Apple recently announced some changes to their privacy policy. In an open letter from Apple CEO Tim Cook to his customers, Cook claims that Apple has never worked with any government agency to create a backdoor within their systems. He also stressed that they have never allowed access to their servers and they never will.

The timing of the announcement followed the huge celebrity photo leaks that were suspected to originate from Apple’s iCloud. It’s still not certain how these photos were obtained, although Apple claims that there was no security breach in their system.

Passcodes can be set on Apple devices which lock the data inside. Apple state they cannot bypass this code and can’t access your data.
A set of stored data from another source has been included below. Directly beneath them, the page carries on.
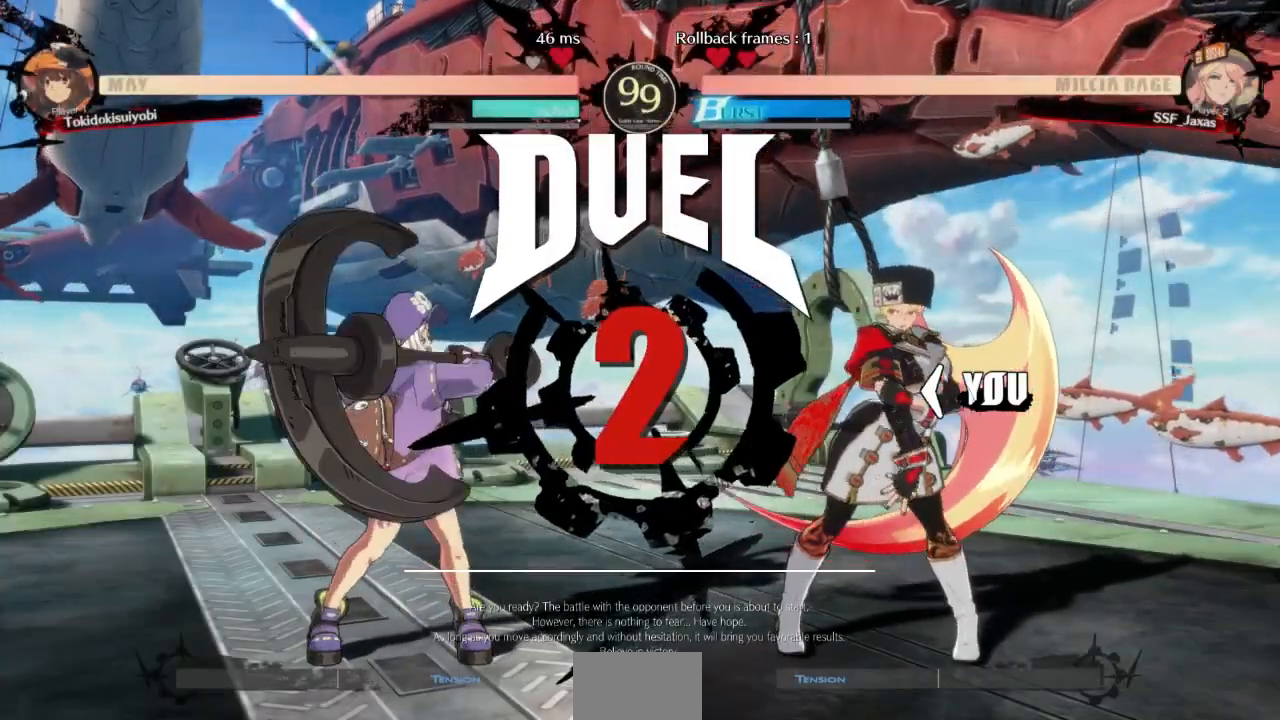
{"dt_ms": 500, "buttons": ["DPAD_RIGHT"]}
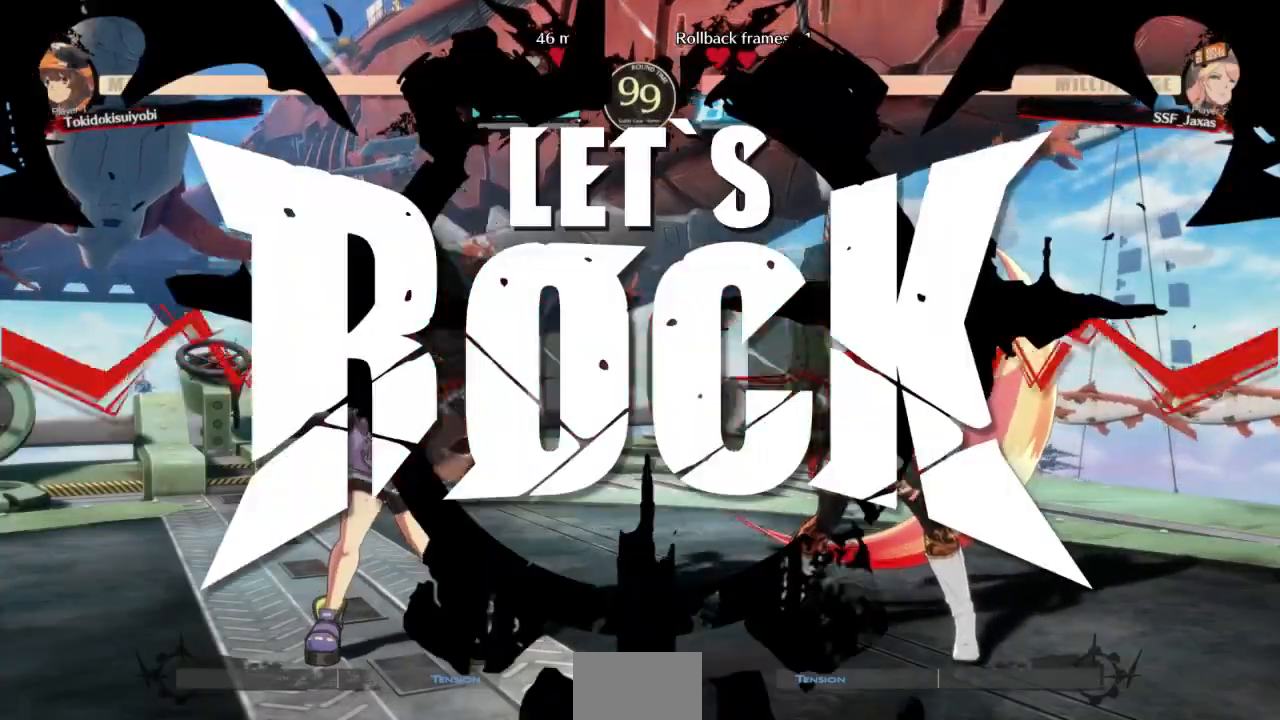
{"dt_ms": 500, "buttons": [], "events": [[67, "DPAD_RIGHT", "up"]]}
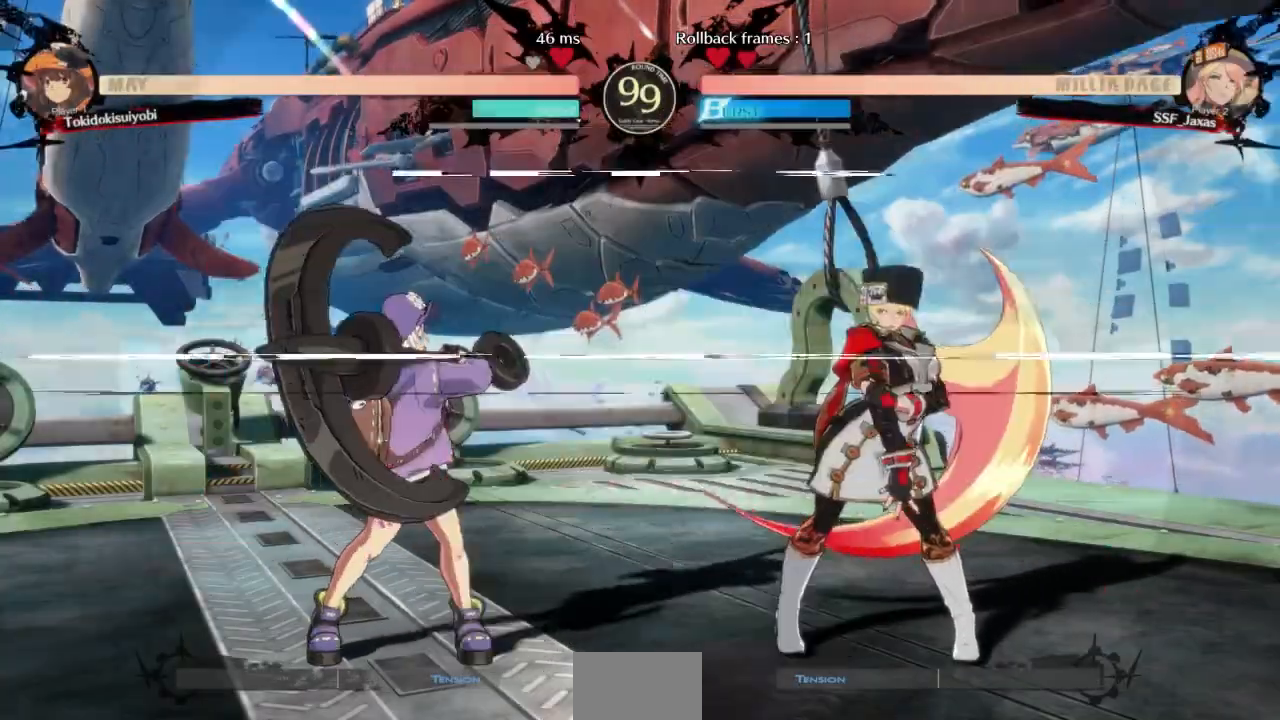
{"dt_ms": 500, "buttons": ["DPAD_RIGHT"], "events": [[33, "DPAD_RIGHT", "down"]]}
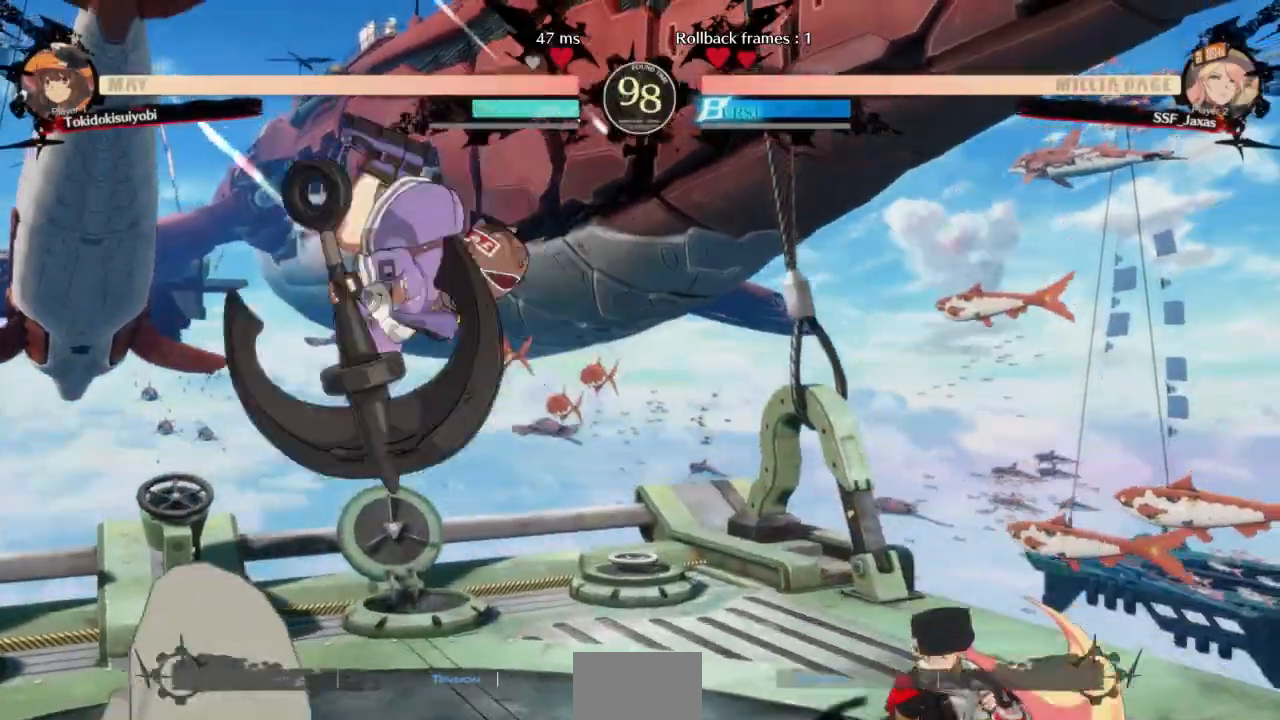
{"dt_ms": 500, "buttons": ["SQUARE", "DPAD_RIGHT"]}
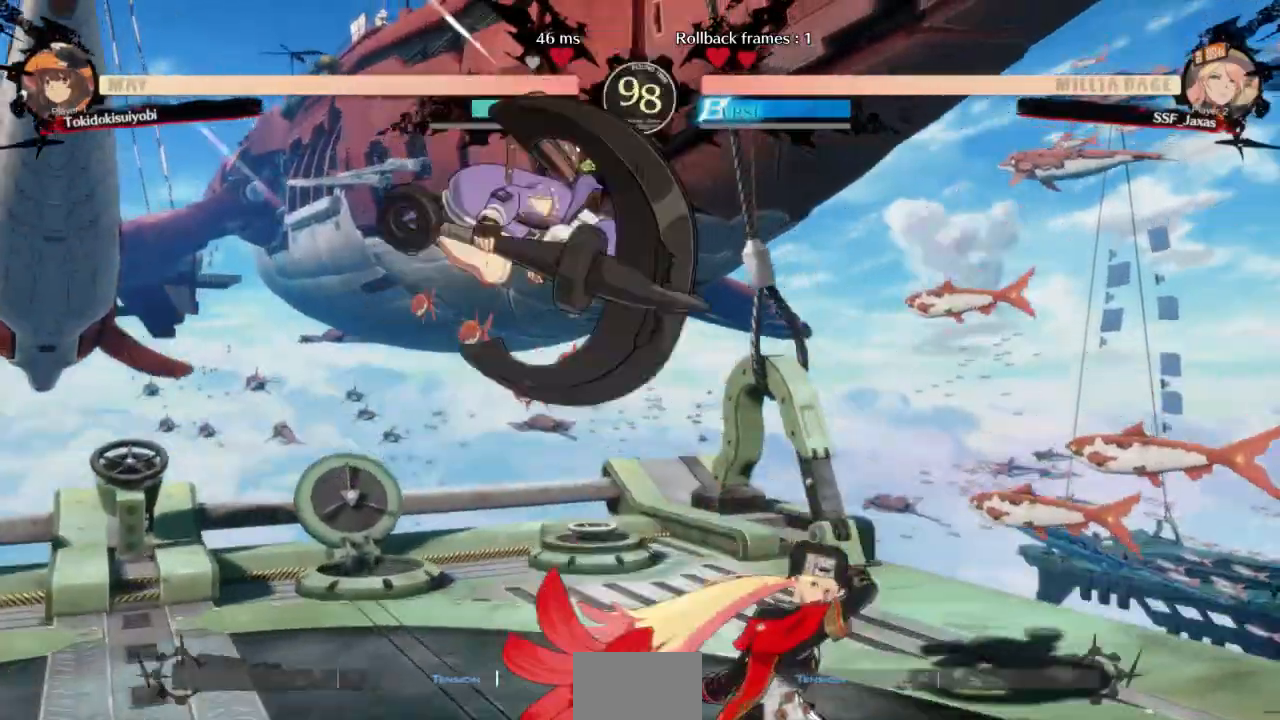
{"dt_ms": 500, "buttons": ["DPAD_RIGHT"], "events": [[67, "SQUARE", "up"]]}
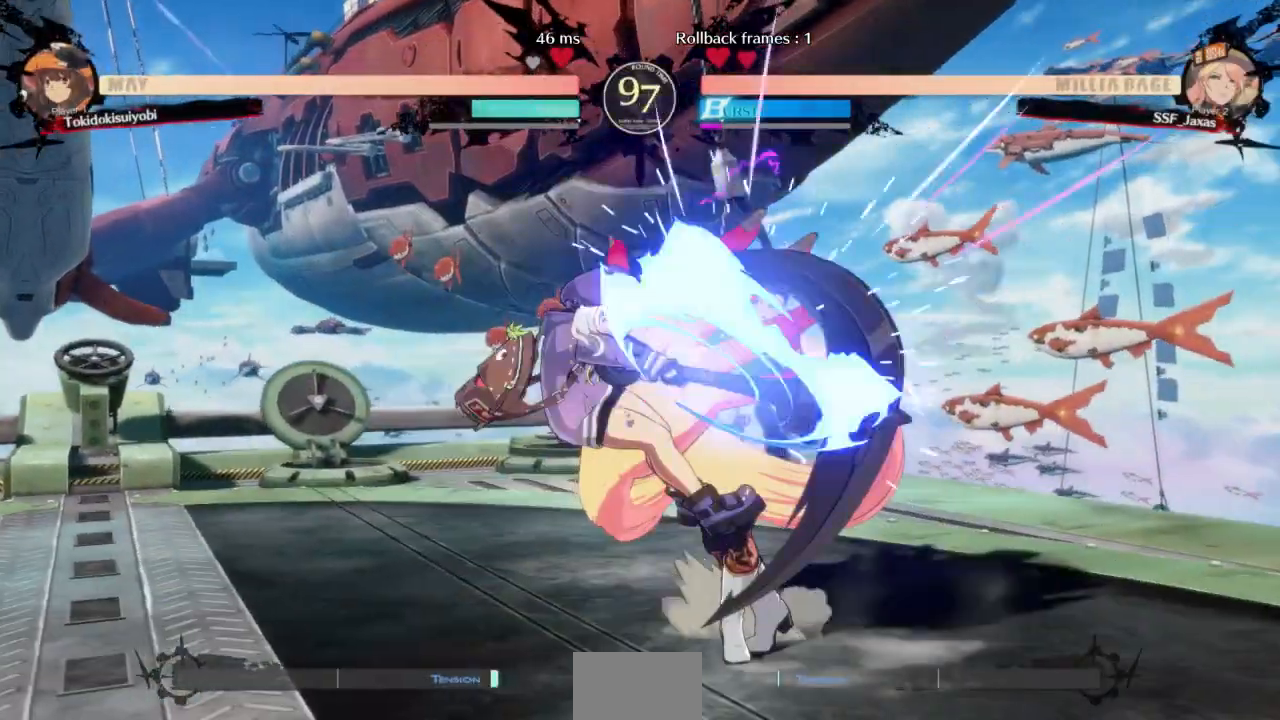
{"dt_ms": 500, "buttons": ["DPAD_DOWN", "DPAD_RIGHT"], "events": [[100, "DPAD_DOWN", "down"]]}
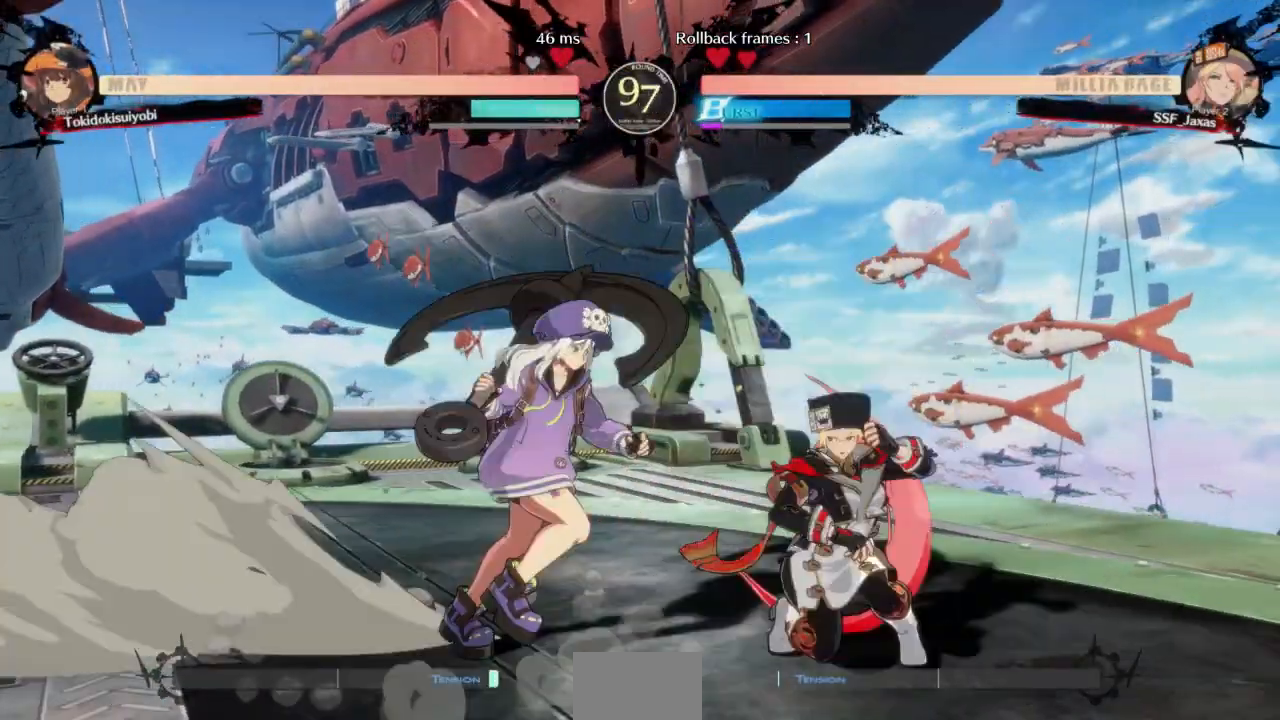
{"dt_ms": 500, "buttons": [], "events": [[300, "DPAD_DOWN", "up"], [300, "DPAD_UP", "down"], [433, "DPAD_RIGHT", "up"], [433, "DPAD_UP", "up"]]}
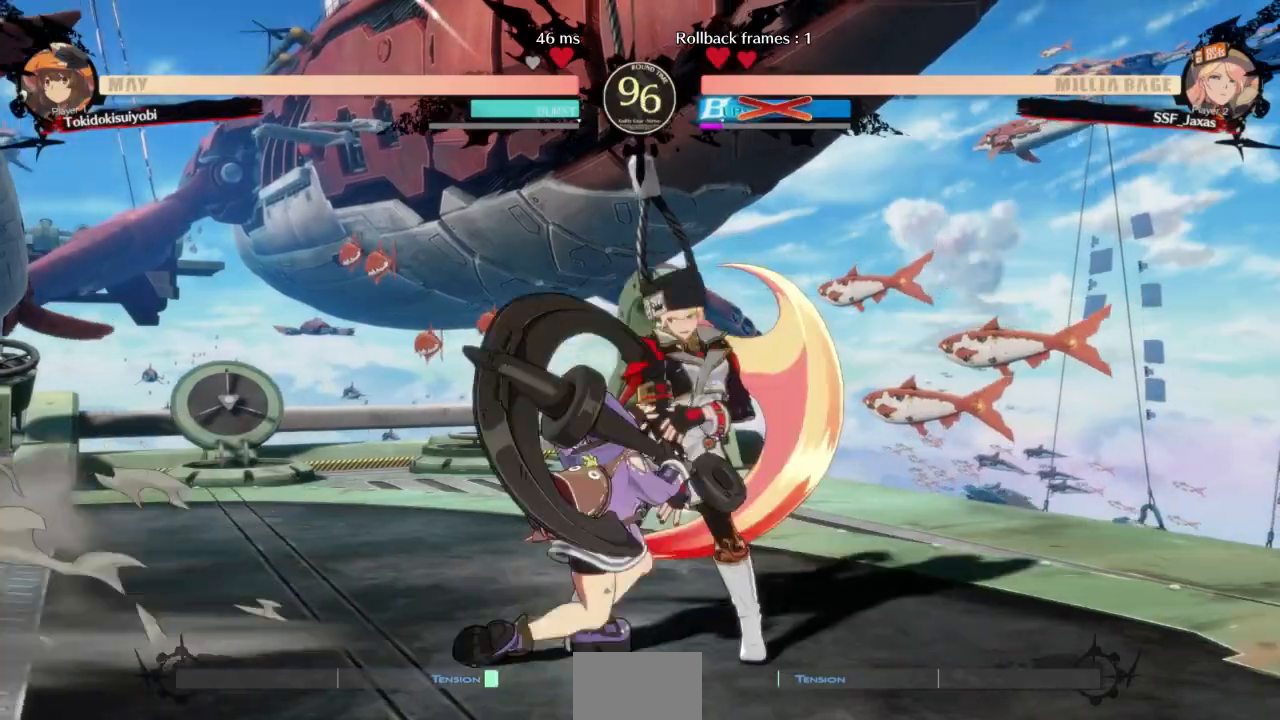
{"dt_ms": 500, "buttons": ["SQUARE", "TRIANGLE", "DPAD_DOWN", "DPAD_RIGHT"], "events": [[333, "DPAD_DOWN", "down"], [333, "DPAD_RIGHT", "down"], [433, "SQUARE", "down"], [433, "TRIANGLE", "down"]]}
This news has caused some authorities to complain that it’ll impact their criminal investigations.

FBI Director James Comey said that he was “very concerned” with the decision, while John Escalante, the chief of detectives at Chicago police department, drastically stated that iPhones will now become the phone of choice for paedophiles.

While it’s true that data on criminal phones could help with an investigation – their contacts, texts and geo data, for example – it is questionable whether the police should be able to access anyone’s phone, regardless of if they’ve committed a crime. How would you feel an authority accessed your data? It’s an interesting question indeed.

Jonathan Zdiarski, a forensic and security researcher, spoke to Mashable and said that the police have been able to carry out their job fine over the past couple of hundred years without accessing iPhones.

While authorities may not be able to get user data through the conventional method, that doesn’t mean there aren’t any other avenues to explore in order to get to that data.

A lot of Apple device users will back up their data to iCloud. In fact, some may be backing up their data to this cloud service without realising it. Although these backups are encrypted, the key to unlock is in Apple’s hands. As such, Apple could be required to hand over that key if legally required to.

iCloud isn’t the only place that holds a backup copy of iOS data. iTunes backups are also at risk and will usually automatically be carried out when the device is connected to a computer. Although iTunes backups can be protected with passwords, but this could be bruteforced if necessary. And again, Apple is required by law to hand over the backups if asked.

However, Apple have said that only a small percentage of requests from authorities are after personal data from accounts and that “less than 0.00385% of customers had data disclosed due to government information requests.”

The introduction of this privacy policy has sparked debates all over. It’s certainly a very interesting area and one that comes with many complications. Should the majority of citizens, who are law, be able to fully protect their data? If so, is it okay that criminals will also benefit from such protection?